Hint: It sounds a lot like “shmobile.”

Mark Zuckerberg Attends Mobile World Congress 2016
Mark Zuckerberg Attends Mobile World Congress 2016
David Ramos / Getty Images

Wall Street has high expectations for Facebook and its Q3 earnings, which the company reports on Wednesday.

For the third straight quarter, the Street’s revenue growth expectations have increased. Facebook has only itself to blame.

Facebook

Back in Q4 of 2015, analysts expected Facebook to announce 40 percent year-over-year revenue growth. Facebook delivered 52 percent growth. In Q1, analysts wanted to see 48 percent growth. It delivered 52 percent growth again. Analysts then predicted a 49 percent revenue jump in Q2. Facebook announced 59 percent growth.

This quarter, Wall Street has upped its expectations yet again: The Street wants to see 54 percent revenue growth from Facebook. Most folks seem to think Facebook will deliver.

How is it that Facebook’s business is still accelerating at such a fast clip? It’s actually a simple answer: Mobile.

Mobile advertising is growing at an impressive pace. In the first half of 2016, mobile advertising accounted for 47 percent of all digital ad spending in the U.S., up from just 30 percent in the first half of 2015, according to a report from the Interactive Advertising Bureau. This year, digital marketers in the U.S. are on pace to spend more than $30 billion on mobile advertising.
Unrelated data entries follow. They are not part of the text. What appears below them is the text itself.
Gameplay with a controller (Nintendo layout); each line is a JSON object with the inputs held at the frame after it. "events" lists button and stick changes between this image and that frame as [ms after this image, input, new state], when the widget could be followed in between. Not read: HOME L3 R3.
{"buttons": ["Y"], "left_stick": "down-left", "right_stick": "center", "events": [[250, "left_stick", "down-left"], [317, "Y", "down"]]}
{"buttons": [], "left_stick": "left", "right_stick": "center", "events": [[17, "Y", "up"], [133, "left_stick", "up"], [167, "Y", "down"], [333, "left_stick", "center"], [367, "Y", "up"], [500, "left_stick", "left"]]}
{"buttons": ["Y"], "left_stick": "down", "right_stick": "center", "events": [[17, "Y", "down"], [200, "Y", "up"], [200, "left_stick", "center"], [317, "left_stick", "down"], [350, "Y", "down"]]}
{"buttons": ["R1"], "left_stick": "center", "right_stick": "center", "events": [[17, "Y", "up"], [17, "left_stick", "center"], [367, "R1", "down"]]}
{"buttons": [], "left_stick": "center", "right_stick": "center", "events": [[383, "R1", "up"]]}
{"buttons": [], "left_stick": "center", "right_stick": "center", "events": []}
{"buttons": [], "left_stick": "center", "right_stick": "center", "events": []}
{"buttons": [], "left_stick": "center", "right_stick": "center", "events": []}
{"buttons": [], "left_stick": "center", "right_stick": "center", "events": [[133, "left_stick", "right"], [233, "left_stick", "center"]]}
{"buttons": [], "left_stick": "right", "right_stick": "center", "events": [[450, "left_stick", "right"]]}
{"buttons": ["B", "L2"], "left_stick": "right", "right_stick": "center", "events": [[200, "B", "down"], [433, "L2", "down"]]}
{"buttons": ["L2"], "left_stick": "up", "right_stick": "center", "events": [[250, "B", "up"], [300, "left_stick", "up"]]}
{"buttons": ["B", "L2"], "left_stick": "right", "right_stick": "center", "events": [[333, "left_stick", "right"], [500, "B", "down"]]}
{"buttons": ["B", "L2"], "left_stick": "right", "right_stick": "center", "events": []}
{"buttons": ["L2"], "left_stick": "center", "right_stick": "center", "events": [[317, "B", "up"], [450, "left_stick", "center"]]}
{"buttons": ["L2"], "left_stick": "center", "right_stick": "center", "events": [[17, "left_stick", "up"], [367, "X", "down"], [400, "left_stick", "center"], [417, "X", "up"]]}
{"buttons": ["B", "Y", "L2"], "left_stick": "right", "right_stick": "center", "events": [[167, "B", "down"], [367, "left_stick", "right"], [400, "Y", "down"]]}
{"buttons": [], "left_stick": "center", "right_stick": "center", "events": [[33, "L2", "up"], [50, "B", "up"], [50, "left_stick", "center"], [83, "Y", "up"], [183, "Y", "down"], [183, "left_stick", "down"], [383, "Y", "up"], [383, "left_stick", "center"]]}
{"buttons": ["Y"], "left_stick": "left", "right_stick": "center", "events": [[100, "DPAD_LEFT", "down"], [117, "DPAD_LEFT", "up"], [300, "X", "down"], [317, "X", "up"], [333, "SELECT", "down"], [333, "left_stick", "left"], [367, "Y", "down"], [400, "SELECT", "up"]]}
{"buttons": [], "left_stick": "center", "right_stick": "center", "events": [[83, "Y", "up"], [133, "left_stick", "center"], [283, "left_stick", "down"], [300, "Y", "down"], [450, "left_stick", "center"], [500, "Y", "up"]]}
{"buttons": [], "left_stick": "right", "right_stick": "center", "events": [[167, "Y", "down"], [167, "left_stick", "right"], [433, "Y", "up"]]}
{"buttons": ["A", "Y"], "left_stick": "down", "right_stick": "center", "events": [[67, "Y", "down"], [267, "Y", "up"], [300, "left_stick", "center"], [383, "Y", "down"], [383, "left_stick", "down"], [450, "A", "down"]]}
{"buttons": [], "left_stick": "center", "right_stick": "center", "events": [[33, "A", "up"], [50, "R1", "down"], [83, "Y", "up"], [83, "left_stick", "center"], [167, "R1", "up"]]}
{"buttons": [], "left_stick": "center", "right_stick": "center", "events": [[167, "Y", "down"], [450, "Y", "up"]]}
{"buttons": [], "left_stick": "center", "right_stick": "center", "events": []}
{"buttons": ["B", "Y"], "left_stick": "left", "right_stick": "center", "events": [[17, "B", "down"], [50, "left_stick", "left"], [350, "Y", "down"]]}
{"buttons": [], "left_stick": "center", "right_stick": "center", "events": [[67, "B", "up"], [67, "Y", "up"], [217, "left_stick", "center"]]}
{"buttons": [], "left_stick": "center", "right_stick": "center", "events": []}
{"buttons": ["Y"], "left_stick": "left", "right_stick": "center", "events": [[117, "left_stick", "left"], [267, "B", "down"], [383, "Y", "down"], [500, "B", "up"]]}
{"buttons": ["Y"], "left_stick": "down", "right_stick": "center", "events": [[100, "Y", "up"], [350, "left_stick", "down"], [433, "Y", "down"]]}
In other words, marketers increasingly want to reach people on mobile devices. And with more than one billion daily active users on mobile alone, Facebook is one of the best places in town to spend some money.

For now, that is. The challenge for Facebook moving forward will be fending off competition from existing players, like Google, and emerging ones, like Snapchat, as these mobile ad budgets keep growing.

Plus, the company said on its last earnings call that it’s starting to run out of room in News Feed to show people ads. That means Facebook’s future revenue growth will depend on A) continued user growth so there are more eyeballs to monetize and B) showing better ads that fetch a higher price.

For now, though, Facebook seems as though it can do no wrong. And it has the push toward mobile to thank.

Facebook reports Q3 earnings after market close Wednesday. Analysts are looking for profit of $0.97 per share on revenues of $6.92 billion. (As mentioned above, that would be roughly 54 percent growth over Q3 2015.)

RBC Capital’s Mark Mahaney expects Facebook to add about 40 million new users, which would put the company at 1.75 billion in total.

This article originally appeared on Recode.net.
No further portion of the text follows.